**DIRECTIVE**
Your answer must be an exact copy of the data below, minus any pictures.

**RECORDS FOR THE TASK**
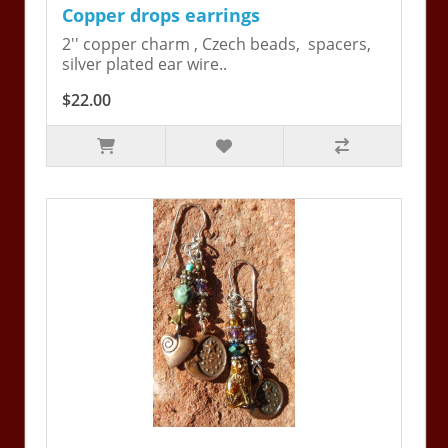
Copper drops earrings
2'' copper charm , Czech beads, spacers,
silver plated ear wire..
$22.00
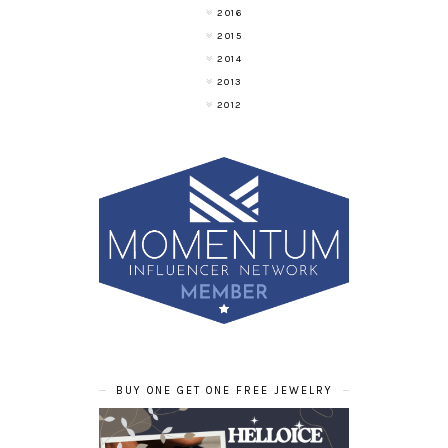
2016
2015
2014
2013
2012
BUY ONE GET ONE FREE JEWELRY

**ANSWER BOX**
Copper drops earrings
2'' copper charm , Czech beads, spacers,
silver plated ear wire..
$22.00
2016
2015
2014
2013
2012
BUY ONE GET ONE FREE JEWELRY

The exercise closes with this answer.